### Short task 1
Could you copy the entries below word for word, starting from their first line and going up to and including the line that contains "Dot at: (399, 313)"?

Senate Democrats Tackle Sub-Prime Loan Foreclosure Crisis
Propose Moratorium and Safeguards to Protect Victims of Predatory Lending
Albany—More than 20-percent of the sub-prime mortgage loans that originated in 2005 will end in foreclosure, jeopardizing the homes of more than 28,000 New York families, according to a report unveiled today by the State Senate Democratic Conference. The report shows that sub-prime foreclosure rates in Nassau-Suffolk County (22-percent) and the NYC-White Plains area (21.7-percent) would place both areas among the top 20 cities in the United States. Upstate cities like Ithaca (17.8-percent), Buffalo-Niagara Falls (15.6-percent) and Albany (17.4-percent) indicate that this is a statewide problem.
Alarmed by the growing number of foreclosures across New York State, and stunned by the accounts of New Yorkers who are on the verge of losing their homes, Senate Democrats announced the Predatory Lending Mitigation Program which will help families that have been victimized by predatory lenders. They were joined at the announcement by David Collymore, Vice President of Amalgamated Bank and Bruce Beaudette, President and CEO of Sunmark Federal Credit Union.
Senate Democratic Leader Malcolm A. Smith (D-Queens) said, “if we don’t work together to find a solution today, the foreclosure crisis will have a devastating effect on our communities and families as well as the banking industry itself.” Smith said the measures proposed are part of the Senate Democrats “9 to 5 Agenda” designed to aid and protect the working families of New York State.

### Short task 2
How would you continue the sub-prime foreclosure piece above from the point where it stops?

### Information given
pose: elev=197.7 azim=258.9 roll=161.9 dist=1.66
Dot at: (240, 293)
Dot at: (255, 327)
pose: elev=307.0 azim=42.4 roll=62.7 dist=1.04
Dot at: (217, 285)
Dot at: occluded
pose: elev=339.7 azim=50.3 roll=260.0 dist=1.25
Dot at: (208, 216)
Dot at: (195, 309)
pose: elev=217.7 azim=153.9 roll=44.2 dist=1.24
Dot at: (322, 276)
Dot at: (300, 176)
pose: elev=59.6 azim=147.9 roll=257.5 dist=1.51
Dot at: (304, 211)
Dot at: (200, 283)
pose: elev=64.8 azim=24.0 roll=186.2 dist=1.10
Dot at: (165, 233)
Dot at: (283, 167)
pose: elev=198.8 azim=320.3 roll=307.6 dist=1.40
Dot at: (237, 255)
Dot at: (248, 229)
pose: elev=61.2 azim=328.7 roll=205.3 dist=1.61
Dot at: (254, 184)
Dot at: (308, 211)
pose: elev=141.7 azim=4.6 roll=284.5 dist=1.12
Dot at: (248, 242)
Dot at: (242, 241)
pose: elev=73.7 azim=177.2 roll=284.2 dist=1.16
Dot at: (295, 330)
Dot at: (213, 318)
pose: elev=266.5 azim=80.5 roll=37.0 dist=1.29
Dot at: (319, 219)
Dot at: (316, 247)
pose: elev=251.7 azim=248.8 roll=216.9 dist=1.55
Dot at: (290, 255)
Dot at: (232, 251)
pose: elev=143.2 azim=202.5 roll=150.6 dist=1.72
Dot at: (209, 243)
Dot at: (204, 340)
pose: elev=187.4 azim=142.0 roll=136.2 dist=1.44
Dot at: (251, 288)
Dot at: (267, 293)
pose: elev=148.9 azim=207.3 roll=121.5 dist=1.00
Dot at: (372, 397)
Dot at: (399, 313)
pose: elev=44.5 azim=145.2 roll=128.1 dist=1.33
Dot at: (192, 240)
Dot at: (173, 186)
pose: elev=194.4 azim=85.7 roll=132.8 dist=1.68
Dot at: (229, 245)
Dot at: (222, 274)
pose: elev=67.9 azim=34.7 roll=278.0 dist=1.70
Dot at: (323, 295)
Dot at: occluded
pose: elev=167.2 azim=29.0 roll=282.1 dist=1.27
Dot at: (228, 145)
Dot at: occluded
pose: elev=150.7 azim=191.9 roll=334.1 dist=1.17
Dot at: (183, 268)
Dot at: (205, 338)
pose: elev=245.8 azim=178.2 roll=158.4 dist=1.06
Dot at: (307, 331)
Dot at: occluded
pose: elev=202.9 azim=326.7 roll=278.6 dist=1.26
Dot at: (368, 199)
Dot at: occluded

### Reply 1
pose: elev=197.7 azim=258.9 roll=161.9 dist=1.66
Dot at: (240, 293)
Dot at: (255, 327)
pose: elev=307.0 azim=42.4 roll=62.7 dist=1.04
Dot at: (217, 285)
Dot at: occluded
pose: elev=339.7 azim=50.3 roll=260.0 dist=1.25
Dot at: (208, 216)
Dot at: (195, 309)
pose: elev=217.7 azim=153.9 roll=44.2 dist=1.24
Dot at: (322, 276)
Dot at: (300, 176)
pose: elev=59.6 azim=147.9 roll=257.5 dist=1.51
Dot at: (304, 211)
Dot at: (200, 283)
pose: elev=64.8 azim=24.0 roll=186.2 dist=1.10
Dot at: (165, 233)
Dot at: (283, 167)
pose: elev=198.8 azim=320.3 roll=307.6 dist=1.40
Dot at: (237, 255)
Dot at: (248, 229)
pose: elev=61.2 azim=328.7 roll=205.3 dist=1.61
Dot at: (254, 184)
Dot at: (308, 211)
pose: elev=141.7 azim=4.6 roll=284.5 dist=1.12
Dot at: (248, 242)
Dot at: (242, 241)
pose: elev=73.7 azim=177.2 roll=284.2 dist=1.16
Dot at: (295, 330)
Dot at: (213, 318)
pose: elev=266.5 azim=80.5 roll=37.0 dist=1.29
Dot at: (319, 219)
Dot at: (316, 247)
pose: elev=251.7 azim=248.8 roll=216.9 dist=1.55
Dot at: (290, 255)
Dot at: (232, 251)
pose: elev=143.2 azim=202.5 roll=150.6 dist=1.72
Dot at: (209, 243)
Dot at: (204, 340)
pose: elev=187.4 azim=142.0 roll=136.2 dist=1.44
Dot at: (251, 288)
Dot at: (267, 293)
pose: elev=148.9 azim=207.3 roll=121.5 dist=1.00
Dot at: (372, 397)
Dot at: (399, 313)

### Reply 2
Sub-prime loans are offered to individuals whose credit history prevents them from securing a low-rate loan. A typical sub-prime borrowers has a low credit score and a history of late payments, charge-offs, or bankruptcies. Since they are considered at high-risk of default, they receive less-than-favorable terms, including high interest rates, regular fees or an upfront charge. Borrowers are often enticed by low introductory rates that are then raised significantly within a few years making much more difficult, if not impossible, to keep up with monthly payments.
The report shows that African-American and Latino borrowers are far more likely to pay more for their mortgages than other borrowers.
The Democratic Senators proposed several measures that will protect consumers from predatory lending practices. And, in an effort to help borrowers who have already been victimized by questionable, and perhaps unethical, lending practices, the Senators called for an immediate voluntary six-month moratorium on foreclosures of sub-prime loans in New York.
Senator Liz Krueger (D-Manhattan) said the moratorium, combined with a planned series of public hearings, “would allow an opportunity to hear from the banking industry and from victims of predatory lending and hopefully provide sufficient time to devise a solution that helps victims without hurting ethical lenders.”
The public hearings will be chaired by Senator Martin Connor, the ranking Democrat on the Senate’s Banking Committee. Connor said he would be holding hearings in each region of the State in order to gauge the full magnitude of the problem. “The more information we have available, the greater our chances of addressing and solving this crisis.”
The Senate Democrats also proposed measures to help consumers avoid the pitfalls of predatory loans. One bill, sponsored by Senator Smith, would bar the State from doing business with banks that partake in predatory lending practices.
“Predatory loans are unethical. Targeting people who are naïve in order to rob them of their dreams is unconscionable, and New York State should not be doing business with banks that engage in such practices,” Smith concluded.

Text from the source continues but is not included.